# Stocking for new tank



## pdoyle2 (Sep 17, 2009)

So I got a new 20 gallon long tank. I really want some bright, energetic fish that seem curious (swim around and do fish stuff). I have a comet goldfish in there and I know its not the biggest tank but what would go well with him?


----------



## Ghost Knife (Mar 12, 2008)

pdoyle2 said:


> So I got a new 20 gallon long tank. I really want some bright, energetic fish that seem curious (swim around and do fish stuff). I have a comet goldfish in there and I know its not the biggest tank but what would go well with him?


Goldfish are cold water fish so that kind of limits you. Get rid of the goldfish and you can have tropical fish if you get a heater.


----------



## justintrask (Jun 29, 2008)

nothing to be completely honest. comet goldfish will get roughly 2 feet long, and are really meant for large ponds. They also produce a lot of waste, so watch your ammonia level regularly. They are also a coldwater fish and most fish you find at pet shops are tropical fish. They will not really live together.


----------



## pdoyle2 (Sep 17, 2009)

well he is six years old. and what other cold water fish are there? like, if i seperated them so to speak


----------



## Bymer (Aug 22, 2008)

from my personal experience: gold fish leave a ton of waist, you need a very powerful filtration system to sustain them.
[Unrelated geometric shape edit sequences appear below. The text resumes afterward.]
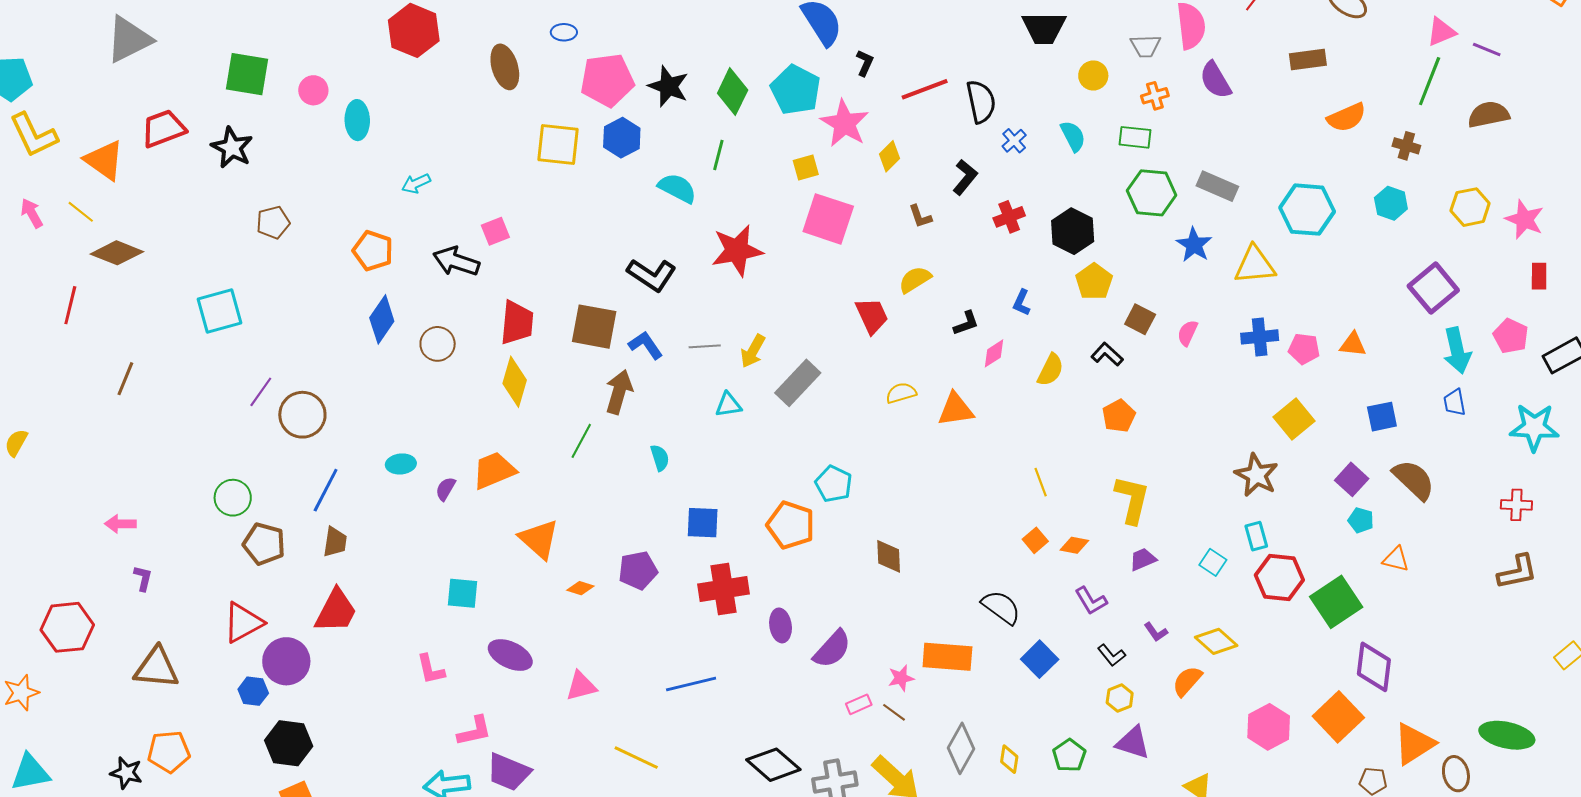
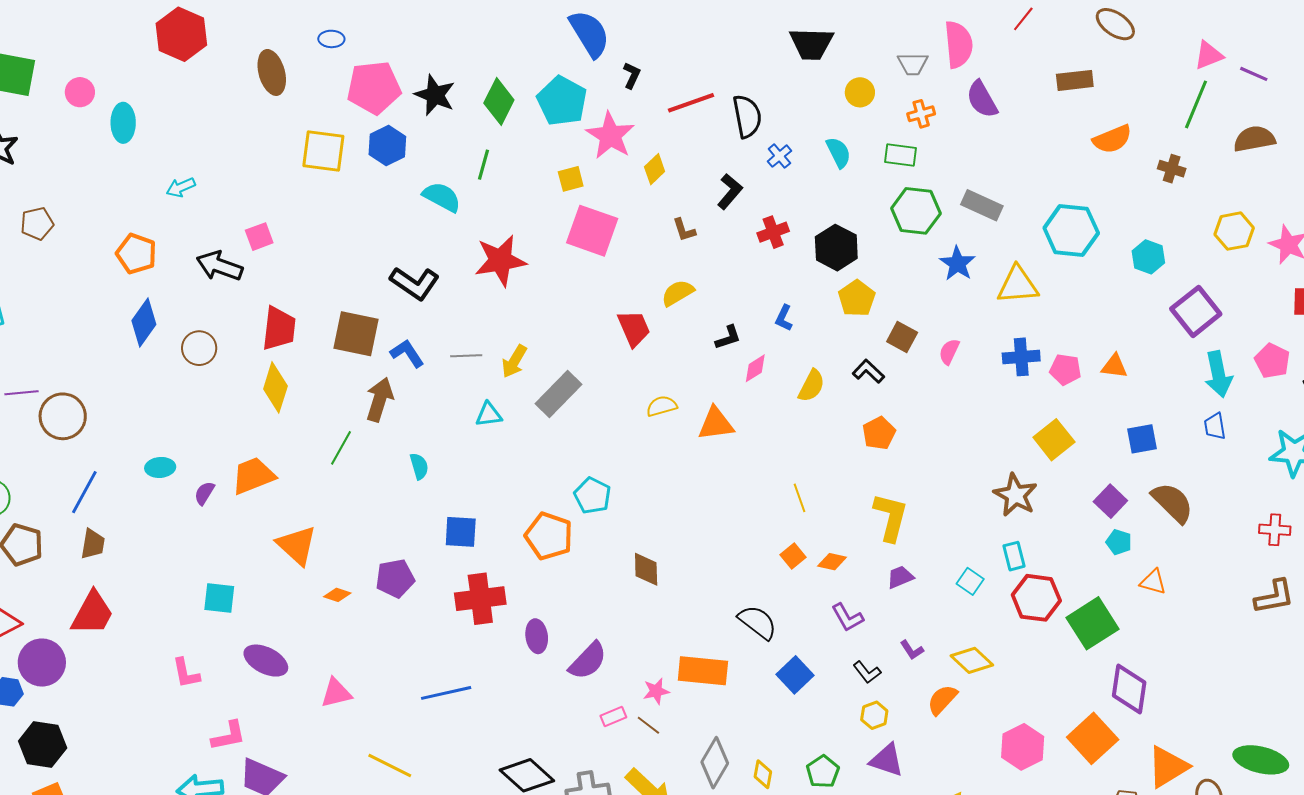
cyan hexagon: (1391, 203) -> (1148, 257), moved
purple line: (261, 392) -> (22, 393), turned 48

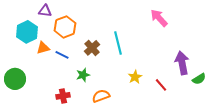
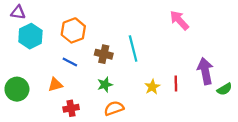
purple triangle: (45, 11) -> (18, 12), moved
orange triangle: (43, 48) -> (55, 85), moved
brown cross: (92, 48) -> (104, 54), turned -35
green star: (83, 75) -> (105, 85), moved
red line: (161, 85) -> (176, 83), moved, turned 40

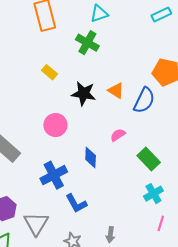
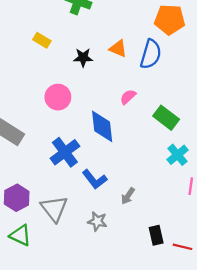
black star: (84, 94) -> (83, 58), size x0.7
blue diamond: (91, 157) -> (102, 126), size x1.4
gray arrow: (110, 235) -> (128, 196), moved, turned 35

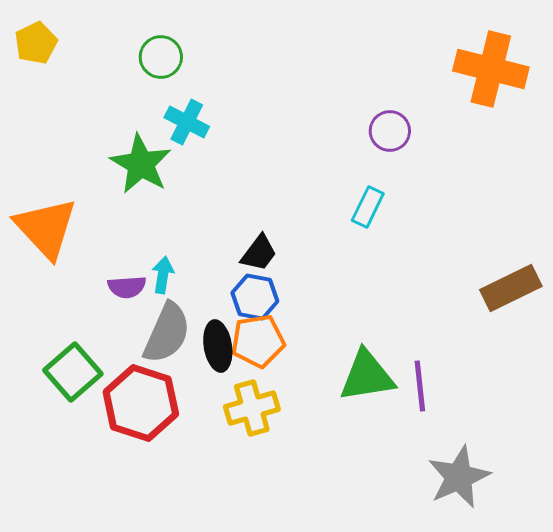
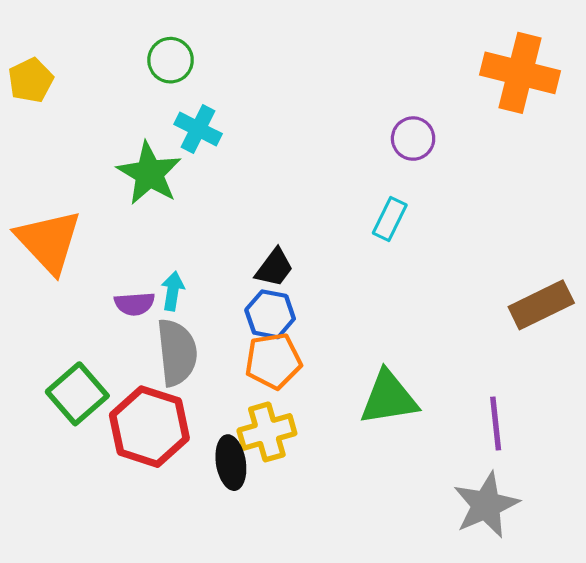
yellow pentagon: (36, 43) -> (31, 80), moved
gray semicircle: (167, 333) -> (177, 352), turned -30
black ellipse: (218, 346) -> (231, 463), moved
purple line: (420, 386) -> (496, 423), moved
and like the others said, they are cold water fish, so you cant put the tropical fish in there.


----------



## Ghost Knife (Mar 12, 2008)

pdoyle2 said:


> well he is six years old. and what other cold water fish are there? like, if i seperated them so to speak


Assuming you want to stick with cold water fish Golden Dojo Loaches, Kuhli Loaches, Weather Loaches, and most Plecos are compatible in a cold water environment. As noted above though Comets will get way too big for most aquariums and belong in ponds.


----------



## Tallonebball (Apr 6, 2009)

Yeah you need to get rid of it, one 6 year old comet goldfish is already too much for a tiny 20 gallon tank. If you feel like you have to add more go with Ghost Knife's suggestions but your being unfair to the fish, it needs a pond.


----------



## adrianng1996 (Nov 23, 2009)

i think you should get rid of the goldfish and get 15-20 cardinals or gold harlequins..they are real beautiful fishes...anyways a 20 gallon is way to small for a comet goldfish,they can grow up to 2ft long


----------